Chan Pel, 43, said she had been working for NagaWorld for 22 years before she was laid off in May. She said she had joined the strike daily and would continue to do so.

“I’m not scared even if they arrested our friends. I’m hurting,” she said. “This encourages me to come here more and more. My heart is burning. I won’t stop coming until we get the solution.”

Riot police moved back at about 3 p.m., following the arrests of 14 union members.

3:45 p.m.

A video from strikers shared on Facebook by Central’s Khun Tharo shows authorities grabbing women by their arms as they link arms to resist, with authorities dragging them outside the camera’s view. One woman can be heard shouting, “oh my god!” District guards appear to grab for phones, and the cameras shake uncontrollably.

In another video posted by a strike participant, an arrested woman films inside a police van, saying she is one of 14 people inside the back of a truck with pinhole-sized windows.

“We are the strikers, and now we have been arrested and placed in a cage,” a woman is heard saying in the video. “Help and share with all of the people. This is a grave injustice, what have we done wrong? Even a pregnant woman is arrested and pulled in and beaten.”

“Why, when we just come to protest? Why do the state and the forces arrest us? … This is very cruel. What have we done wrong? Now we do not know where they will take us.”

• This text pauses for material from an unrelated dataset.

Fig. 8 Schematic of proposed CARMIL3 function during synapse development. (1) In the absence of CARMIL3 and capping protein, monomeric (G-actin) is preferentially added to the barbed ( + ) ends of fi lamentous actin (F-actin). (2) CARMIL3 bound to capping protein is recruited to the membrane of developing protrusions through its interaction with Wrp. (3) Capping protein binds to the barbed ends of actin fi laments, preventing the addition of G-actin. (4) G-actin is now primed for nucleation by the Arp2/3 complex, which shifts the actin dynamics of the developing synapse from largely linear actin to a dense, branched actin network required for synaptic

A line of police officers stands outside Phnom Penh’s NagaWorld on January 3, 2021. (Ananth Baliga/VOD)
A line of police officers stands outside Phnom Penh’s NagaWorld on January 3, 2021. (Ananth Baliga/VOD)

3:10 p.m.

Ma Chettra, an official at NGO the Cambodian Youth Network, said one of the arrested women, Luch Romduol, had called him saying there were 14 protesters together in a police van. She believed they were being taken to the municipal police station. One of the 14 was a man, and another was a pregnant woman, Chettra said Romduol had told him.

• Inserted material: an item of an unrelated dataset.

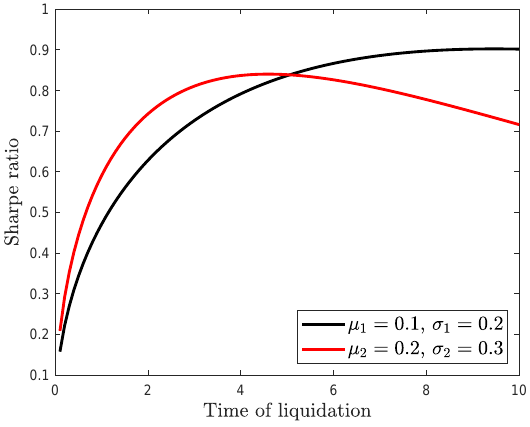
Figure 1: Sharpe ratios as a function of time. Figure 1. Sharpe ratios as a function of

Near NagaWorld, around 300-400 workers continued their protest, while the park in front of the NagaWorld 1 building was cleared.

2:55 p.m.

Striking casino workers resumed their protests outside Phnom Penh’s NagaWorld casino this afternoon following the arrests of 10 people on New Year’s Eve, as police were seen immediately arresting at least one more protester.

A fire truck arrived at the scene just after the arrest around 2:30 p.m., as protesters yelled they feared it would be used to spray them.

“It’s an injustice,” one woman was heard yelling near the casino. “Why are you helping a foreign company suppress workers?”

“Please release them,” she said as a police van drove past.

Around 300 workers are seeking reinstatement following layoffs of more than 1,300 NagaWorld workers last year, including union representatives.

They began protesting last month, and were joined by some current casino workers as crowds grew to around 1,000 on some days.

On New Year’s Eve, police cracked down on an evening protest, arresting eight people from the union’s office as well as a tuk-tuk driver and a worker outside NagaWorld 2.

Six were questioned in court over the weekend. Union president Chhim Sithar said on Monday that four of them had been released today but the six were still held at the court without knowing the charges they faced.

“We know from the beginning these tactics will be used to intimidate the members from stopping the strike,” she said.

Reporters saw no protests over the weekend.

More fire trucks were seen arriving at the scene around 2:40 p.m.

“We are coming to do nonviolent protests, but they come like they are going to war,” one worker said in a live video broadcast by protesters.